Resume the text on the history of Middle East Airlines, picking up after its final sentence.

=== DOCUMENT TEXT ===
******************************

For the earlier parts of this blog series see:
The year 1973 was a sign of the troubled times ahead for both Lebanon and MEA. Fighting between the PLO and the Lebanese military closed Beirut airport for 5 days but MEA was able to move its entire base of operations, including staff, to Cyprus. Then in October the Arab-Israeli War launched the entire region into chaos as the Arab nations undertook a surprise invasion of Israel. Lebanon was such a mess by this point that it fortunately could not become embroiled in such a conflict, but both these events highlighted how precarious MEA's position was. Rather than give out dividends the airline built up its stock of foreign currency to assist in future emergencies.
Despite this uncertainty MEA was profitable again in 1974 and ordered a trio of 747-200s. The Boeing 720 fleet was expanded to 16 aircraft with the addition of a trio of ex-Western Airlines Boeing 720-047Bs. Unfortunately this recovery was not to last as the simmering sectarian tensions ignited into a full scale civil war. Christian militias fought the PLO, Druze and Muslim militias and Beirut became a warzone. Traffic to Lebanon collapsed though initially at least Beirut Airport was treated as neautral ground. Over 1,500 MEA employees began sleeping at the airport.

******************************

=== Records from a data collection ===
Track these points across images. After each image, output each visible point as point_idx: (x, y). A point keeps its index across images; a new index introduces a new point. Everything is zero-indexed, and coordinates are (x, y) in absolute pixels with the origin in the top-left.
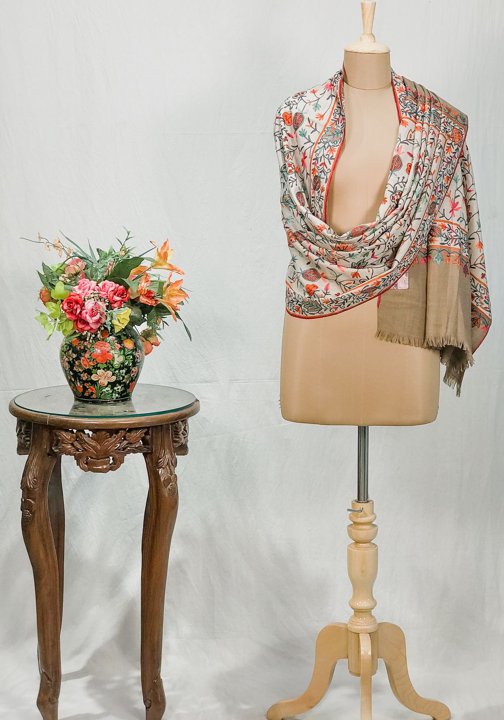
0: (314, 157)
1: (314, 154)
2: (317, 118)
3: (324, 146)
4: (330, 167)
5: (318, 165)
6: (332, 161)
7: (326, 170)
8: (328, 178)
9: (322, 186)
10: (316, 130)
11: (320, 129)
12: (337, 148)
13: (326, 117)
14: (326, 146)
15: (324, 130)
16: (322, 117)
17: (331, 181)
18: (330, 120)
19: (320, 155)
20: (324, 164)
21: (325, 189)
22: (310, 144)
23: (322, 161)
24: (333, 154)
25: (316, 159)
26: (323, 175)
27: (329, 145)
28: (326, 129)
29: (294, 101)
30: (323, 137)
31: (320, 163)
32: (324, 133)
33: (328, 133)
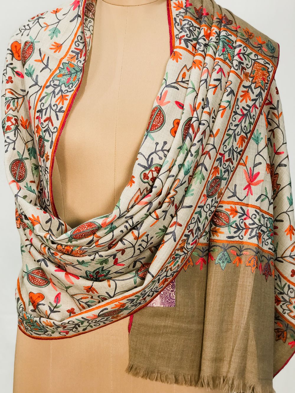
0: (38, 108)
1: (39, 103)
2: (51, 49)
3: (54, 92)
4: (57, 124)
5: (42, 121)
6: (61, 115)
7: (52, 128)
8: (54, 140)
9: (46, 152)
10: (47, 66)
11: (53, 65)
12: (70, 95)
13: (64, 49)
14: (57, 91)
15: (58, 67)
16: (58, 47)
17: (57, 145)
18: (70, 53)
19: (46, 106)
20: (49, 119)
21: (50, 157)
22: (36, 88)
23: (48, 115)
24: (63, 104)
25: (40, 111)
26: (47, 137)
27: (61, 91)
28: (61, 66)
29: (28, 25)
30: (56, 78)
31: (44, 118)
32: (58, 71)
33: (63, 72)
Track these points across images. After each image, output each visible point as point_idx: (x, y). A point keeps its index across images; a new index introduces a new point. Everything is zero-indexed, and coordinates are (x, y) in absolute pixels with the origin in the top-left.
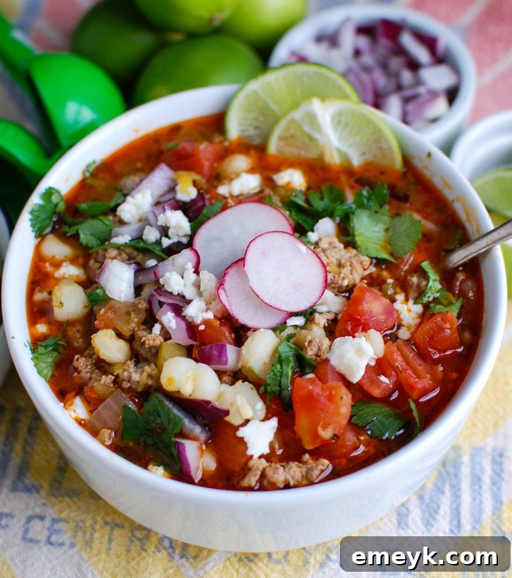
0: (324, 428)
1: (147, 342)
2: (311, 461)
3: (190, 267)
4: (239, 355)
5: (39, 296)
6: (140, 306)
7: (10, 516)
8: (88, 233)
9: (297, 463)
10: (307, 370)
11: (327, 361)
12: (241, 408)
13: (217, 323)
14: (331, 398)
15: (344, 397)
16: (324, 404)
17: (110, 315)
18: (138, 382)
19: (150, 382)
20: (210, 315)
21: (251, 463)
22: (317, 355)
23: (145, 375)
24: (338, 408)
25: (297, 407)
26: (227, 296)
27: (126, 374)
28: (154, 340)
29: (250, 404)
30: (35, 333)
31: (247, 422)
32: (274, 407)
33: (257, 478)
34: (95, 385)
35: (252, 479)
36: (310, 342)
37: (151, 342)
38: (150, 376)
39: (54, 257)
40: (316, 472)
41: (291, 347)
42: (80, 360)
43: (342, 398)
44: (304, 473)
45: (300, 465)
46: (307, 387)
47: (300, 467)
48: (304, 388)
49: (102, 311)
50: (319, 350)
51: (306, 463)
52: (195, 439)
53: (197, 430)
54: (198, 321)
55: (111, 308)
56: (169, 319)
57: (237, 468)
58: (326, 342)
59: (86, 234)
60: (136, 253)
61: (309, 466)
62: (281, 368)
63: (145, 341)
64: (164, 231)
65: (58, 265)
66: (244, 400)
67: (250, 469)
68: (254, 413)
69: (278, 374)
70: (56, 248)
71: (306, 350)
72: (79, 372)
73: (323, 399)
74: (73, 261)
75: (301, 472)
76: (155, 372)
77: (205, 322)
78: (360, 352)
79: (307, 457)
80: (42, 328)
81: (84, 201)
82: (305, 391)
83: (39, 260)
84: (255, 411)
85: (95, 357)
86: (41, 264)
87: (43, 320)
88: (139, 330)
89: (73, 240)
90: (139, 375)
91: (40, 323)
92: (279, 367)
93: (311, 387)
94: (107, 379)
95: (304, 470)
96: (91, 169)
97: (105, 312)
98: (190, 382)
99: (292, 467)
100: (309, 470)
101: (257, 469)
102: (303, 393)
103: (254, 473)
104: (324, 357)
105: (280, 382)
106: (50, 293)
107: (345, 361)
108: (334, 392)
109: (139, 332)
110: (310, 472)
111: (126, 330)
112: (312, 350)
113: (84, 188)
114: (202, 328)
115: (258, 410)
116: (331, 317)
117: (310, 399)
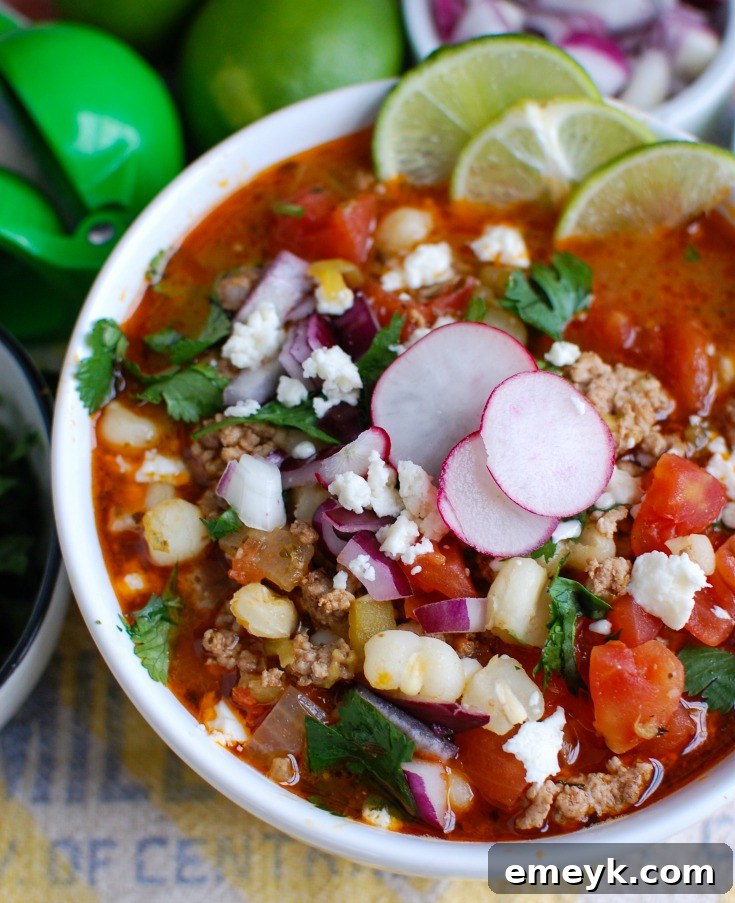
0: (644, 722)
1: (329, 606)
2: (624, 770)
3: (376, 456)
4: (485, 611)
5: (120, 524)
6: (304, 539)
7: (109, 843)
8: (180, 397)
9: (601, 775)
10: (596, 614)
11: (628, 597)
12: (507, 708)
13: (441, 559)
14: (650, 675)
15: (674, 674)
16: (643, 689)
17: (254, 559)
18: (325, 678)
19: (346, 675)
20: (427, 547)
21: (533, 793)
22: (610, 589)
23: (336, 664)
24: (665, 692)
25: (597, 695)
26: (453, 510)
27: (302, 666)
28: (339, 600)
29: (520, 698)
30: (125, 592)
31: (517, 728)
32: (555, 691)
33: (545, 815)
34: (251, 686)
35: (537, 818)
36: (598, 570)
37: (335, 604)
38: (343, 665)
39: (127, 445)
40: (635, 789)
41: (567, 584)
42: (215, 641)
43: (670, 676)
44: (616, 791)
45: (608, 777)
46: (614, 666)
47: (608, 782)
48: (607, 667)
49: (240, 553)
50: (614, 580)
51: (615, 773)
52: (432, 759)
53: (436, 746)
54: (409, 560)
55: (254, 547)
56: (362, 565)
57: (510, 802)
58: (623, 564)
59: (177, 399)
60: (272, 431)
61: (623, 780)
62: (562, 629)
63: (324, 604)
64: (316, 387)
65: (137, 458)
66: (509, 692)
67: (531, 802)
68: (527, 711)
69: (558, 641)
70: (130, 428)
71: (593, 584)
72: (215, 658)
73: (640, 681)
74: (162, 447)
75: (611, 791)
76: (352, 658)
77: (422, 560)
78: (684, 580)
79: (616, 762)
80: (135, 582)
81: (158, 329)
82: (610, 673)
83: (103, 452)
84: (529, 709)
85: (235, 628)
86: (108, 458)
87: (133, 564)
88: (311, 584)
89: (156, 411)
90: (325, 667)
91: (130, 572)
92: (558, 628)
93: (619, 667)
94: (271, 678)
95: (615, 786)
96: (161, 267)
97: (245, 555)
98: (416, 673)
99: (595, 785)
100: (623, 787)
101: (545, 801)
102: (605, 675)
103: (540, 809)
104: (623, 592)
105: (562, 651)
106: (139, 517)
107: (661, 598)
108: (656, 667)
109: (311, 588)
110: (627, 790)
111: (287, 584)
112: (601, 582)
113: (152, 304)
114: (417, 570)
115: (535, 706)
116: (621, 514)
117: (619, 685)
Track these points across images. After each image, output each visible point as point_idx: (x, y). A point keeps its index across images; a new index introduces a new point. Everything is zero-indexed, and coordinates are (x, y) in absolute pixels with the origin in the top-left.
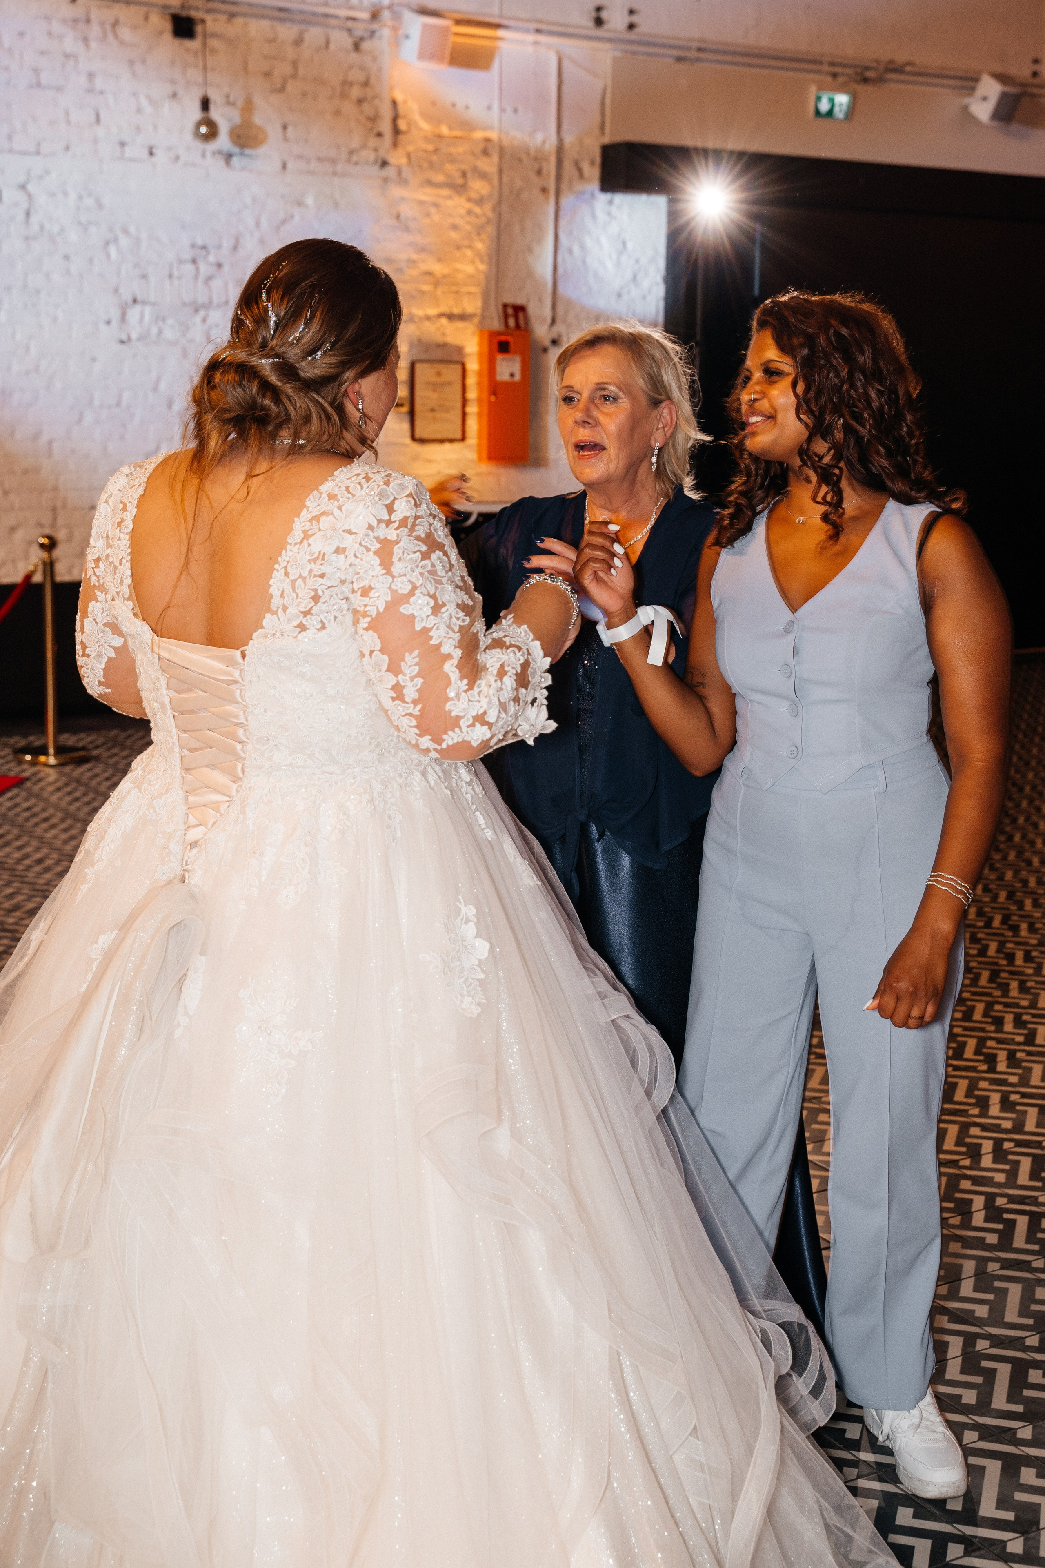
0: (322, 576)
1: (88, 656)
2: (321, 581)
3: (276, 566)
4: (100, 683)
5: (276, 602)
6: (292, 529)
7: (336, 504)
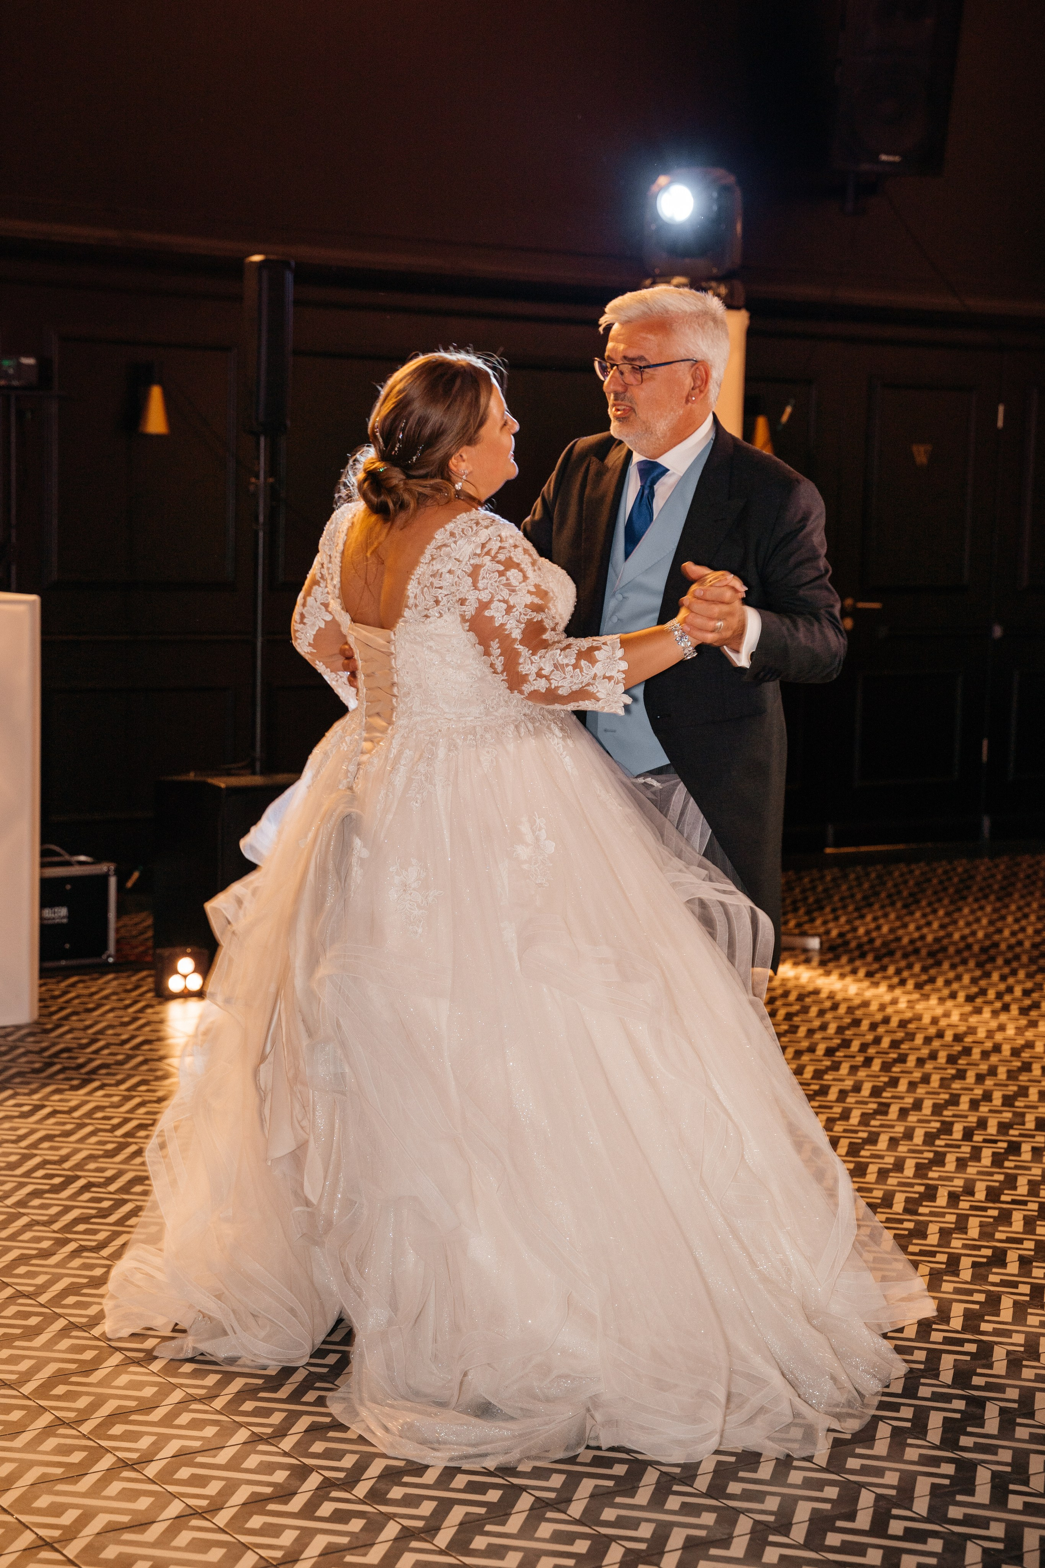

******************************

=== TASK OUTPUT ===
1976 started poorly for MEA when one of its Boeing 720s, OD-AFT, was blown up in mid-air by a bomb en-route to Muscat. This was just the beginning as on June 27, 1976 one of the ex-Western 720s, OD-AGE, was caught on the ground at Beirut after deplaning its passengers and destroyed by rockets and cannon fire killing two crew. The airport was no longer neutral ground and MEA had to move its entire operation to stay in business.
Paris Orly became the airline's temporary home, with operations reduced to charters and contract flying. MEA wasn't finally able to fully return to Beirut until November 1976 after a closure of 168 days. Despite the ongoing troubles the lost 720s were replaced with a further pair of ex-Western Airlines aircraft arriving in 1977/78.
Sheik Najib who had carried the airline through since 1945 resigned in December 1977 for'personal reasons'. He left behind him a resolute airline able to face any challenge and there were plenty more in the future with regular hijackings in the late 1970s just the start.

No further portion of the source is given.